Amerikalılar bu kozu ne kadar önemsediklerini 7 Şubat’ta Deyr el Zor’da Konoko doğalgaz tesislerine yaklaşan ve aralarında Rus paralı askerlerinin de bulunduğu rejim yanlısı güçlere yönelik hava saldırıyla gösterdi.
***
Kürtler ise ABD ile ortaklığın getirdiği korumaya karşılık Amerikan çıkarları için kendi gündemlerinden sapmayacaklarını, dahası alternatifsiz olmadıklarını ısrarla vurguluyor.
Hatırlarsanız 2016’da Fırat Kalkanı’nın Menbic’e yönelmesi üzerine El Bab tarafında kalan bir bölgenin kontrolünü Suriye ordusuna bırakmışlardı. Benzer bir manevra bugünlerde Afrin için gündemde. Eğer haberler doğruysa Suriye ordusunun Afrin’e girip kontrol noktaları kurması yönündeki müzakereler dün sonuçlandı ve bugün sevkiyat başlayacak. Aynı çıkış yolu Türkiye’nin önünü kesmek için Menbic’de de devreye sokulabilir. Tabi Menbic’i Afrin’den farklı kılan şey, buranın ABD’nin desteğiyle IŞİD’den kurtarılan bölgelerden biri olması. Afrin için ABD başından beri garantör olmadı. O yüzden Menbic’de atılacak adımlar ABD’nin SDG ile ortaklığını etkileme açısından daha kritik bir yerde duruyor.
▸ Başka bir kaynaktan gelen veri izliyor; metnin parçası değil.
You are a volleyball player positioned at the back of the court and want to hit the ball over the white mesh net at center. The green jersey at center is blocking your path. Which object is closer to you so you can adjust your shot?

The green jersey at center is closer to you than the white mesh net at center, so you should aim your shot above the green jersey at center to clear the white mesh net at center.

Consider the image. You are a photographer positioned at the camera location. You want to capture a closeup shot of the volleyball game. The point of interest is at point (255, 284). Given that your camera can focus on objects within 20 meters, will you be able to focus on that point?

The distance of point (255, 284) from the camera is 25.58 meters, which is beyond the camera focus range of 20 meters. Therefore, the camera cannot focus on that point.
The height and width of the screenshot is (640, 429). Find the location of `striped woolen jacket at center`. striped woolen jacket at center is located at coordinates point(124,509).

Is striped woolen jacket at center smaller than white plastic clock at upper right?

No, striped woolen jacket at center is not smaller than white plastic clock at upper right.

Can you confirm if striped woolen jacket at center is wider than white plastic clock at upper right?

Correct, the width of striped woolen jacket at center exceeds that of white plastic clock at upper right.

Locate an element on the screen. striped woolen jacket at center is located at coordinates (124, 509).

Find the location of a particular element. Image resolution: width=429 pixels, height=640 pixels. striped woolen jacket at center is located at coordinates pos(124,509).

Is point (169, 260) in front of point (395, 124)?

Yine de Kürtler, ABD’nin YPG ile ortaklığı feda edecek adımlar atmayacağı kanaatinde. “Tillerson’ın Ankara temaslarının ardından Menbic’de Kürtler ne bekliyor” sorusunu yönelttiğim TEV-DEM’in medya sorumlusu Kardo Bokanî şu yanıtı verdi:
“Sıra Amerika’nın Rojava’ya yaklaşımına geldiğinde Beyaz Saray ile Pentagon arasında fark görüyoruz. Beyaz Saray, Türkiye’ye meyletse de sahada IŞİD’in yenilgisine yardım eden komutanlarıyla birlikte Pentagon, Rojava’dan yana eğilim içinde. Kimin destekleneceğine dair siyasi ve askeri çevrelerde anlaşmazlık yaşandığında yönetim nihai kararını komutanlardan yana verebilir. Eğer bu tez geçerliliğini korursa ve Amerikalı komutanların Menbic’de yaptıkları güçlü açıklamalar ile Deyr ez Zor’da rejim yanlısı güçlere düzenlenen saldırı dikkate alınırsa Amerikan güçleri büyük ihtimalle Menbic’den çekilmeyecektir. Ayrıca SDG’den çekilmesini isteyecek durumda değiller… En kötü senaryoda ise Amerikalılar kentte çekilebilirler, Rusların (Afrin’de) yaptığı gibi. Bu olursa Afrin’de gördüğümüz (direniş) Menbic’de de sahnelenir.”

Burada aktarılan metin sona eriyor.